A polêmica entre as igrejas Universal e Católica tem se centrado nas diferentes concepções religiosas existentes entre os seguidores das duas seitas. Não se fala, no entanto, no papel que as duas representam do ponto de vista sociológico e de como confluem para uma mesma posição ao servirem de recurso para o cidadão desesperado por não encontrar solução para os problemas que deveriam ser resolvidos pelo Estado brasileiro, o qual não supre as carências básicas da cidadania, principalmente à saúde.
Pesquisadores da Universidade Federal do Ceará, liderados pelos antropólogos e psiquiatras Antonio Mourão Cavalcante e Adalberto Barreto, depois de acompanharem por vários anos a romaria do São Francisco do Canindé, uma das mais famosas do Nordeste, chegaram a uma conclusão impressionante: a maioria das "graças" solicitadas pelos romeiros eram necessidades que poderiam ser resolvidas pelo Estado.
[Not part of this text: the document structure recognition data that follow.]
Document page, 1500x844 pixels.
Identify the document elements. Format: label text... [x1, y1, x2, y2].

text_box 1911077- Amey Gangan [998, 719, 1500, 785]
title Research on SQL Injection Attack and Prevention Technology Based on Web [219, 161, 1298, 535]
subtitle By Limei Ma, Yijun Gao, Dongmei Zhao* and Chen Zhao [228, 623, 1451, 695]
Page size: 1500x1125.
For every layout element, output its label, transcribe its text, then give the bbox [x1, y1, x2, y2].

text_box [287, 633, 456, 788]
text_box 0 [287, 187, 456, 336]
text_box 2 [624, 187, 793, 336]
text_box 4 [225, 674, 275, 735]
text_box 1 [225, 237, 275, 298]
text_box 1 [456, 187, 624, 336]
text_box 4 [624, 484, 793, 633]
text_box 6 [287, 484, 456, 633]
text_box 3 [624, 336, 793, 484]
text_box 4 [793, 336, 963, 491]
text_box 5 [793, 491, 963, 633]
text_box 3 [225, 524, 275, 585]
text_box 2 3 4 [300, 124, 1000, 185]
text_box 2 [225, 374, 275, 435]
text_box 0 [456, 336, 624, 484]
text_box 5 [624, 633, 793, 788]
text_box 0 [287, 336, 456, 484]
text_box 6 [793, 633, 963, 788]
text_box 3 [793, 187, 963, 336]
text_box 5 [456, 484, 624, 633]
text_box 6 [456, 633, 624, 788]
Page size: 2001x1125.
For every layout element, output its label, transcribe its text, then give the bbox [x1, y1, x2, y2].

A metodologia do trabalho foi a de catalogar cada peça (ex-voto) e entrevistar o romeiro que a estava ofertando ao santo. Percebeu-se que a maior parte das mesmas eram entalhes de madeira representando partes do corpo humano onde havia um sofrimento e a fé no santo aliviou.
Sabemos que os pastores da Igreja Universal usam, para impressionar os fiéis, as tais curas milagrosas, ou exorcismos. Pessoas que vão até os templos dessa seita e que muitas vezes são portadoras de distúrbios emocionais (geralmente crises dissociativas), servem de cobaias para o ritual de mistificação que lá existe. Nós, técnicos em saúde mental, sabemos que tais pessoas são facilmente sugestionáveis e carentes de atenção. Uma boa abordagem terapêutica geralmente soluciona o problema.
No entanto, o Estado brasileiro não nos dá boas condições para atender tais crises. Os pronto-socorros públicos deste país geralmente não são capazes de atender sequer emergências onde há risco de vida, o que dirá de problemas emocionais.
Em minha cidade a Igreja Universal também está se expandindo. Tenho questionado o poder público local no sentido de criar um programa de saúde mental no qual a população encontre respostas para suas necessidades, principalmente nas emergências, as quais seriam atendidas em um pronto socorro psiquiátrico. Com uma boa equipe multiprofissional de saúde mental tenho a certeza de que resolveremos a grande maioria dos problemas que aparecem. Nós, técnicos em saúde mental, também sabemos "exorcisar" (de uma maneira correta) os supostos demônios (que não existem). Só precisamos do apoio do Estado brasileiro, o qual deixa seu povo à mercê de picaretas que só querem explorar a miséria da população e não valoriza os representantes da ciência, os técnicos. P.S.: Não cobramos dízimo pelo trabalho. Queremos apenas um salário digno.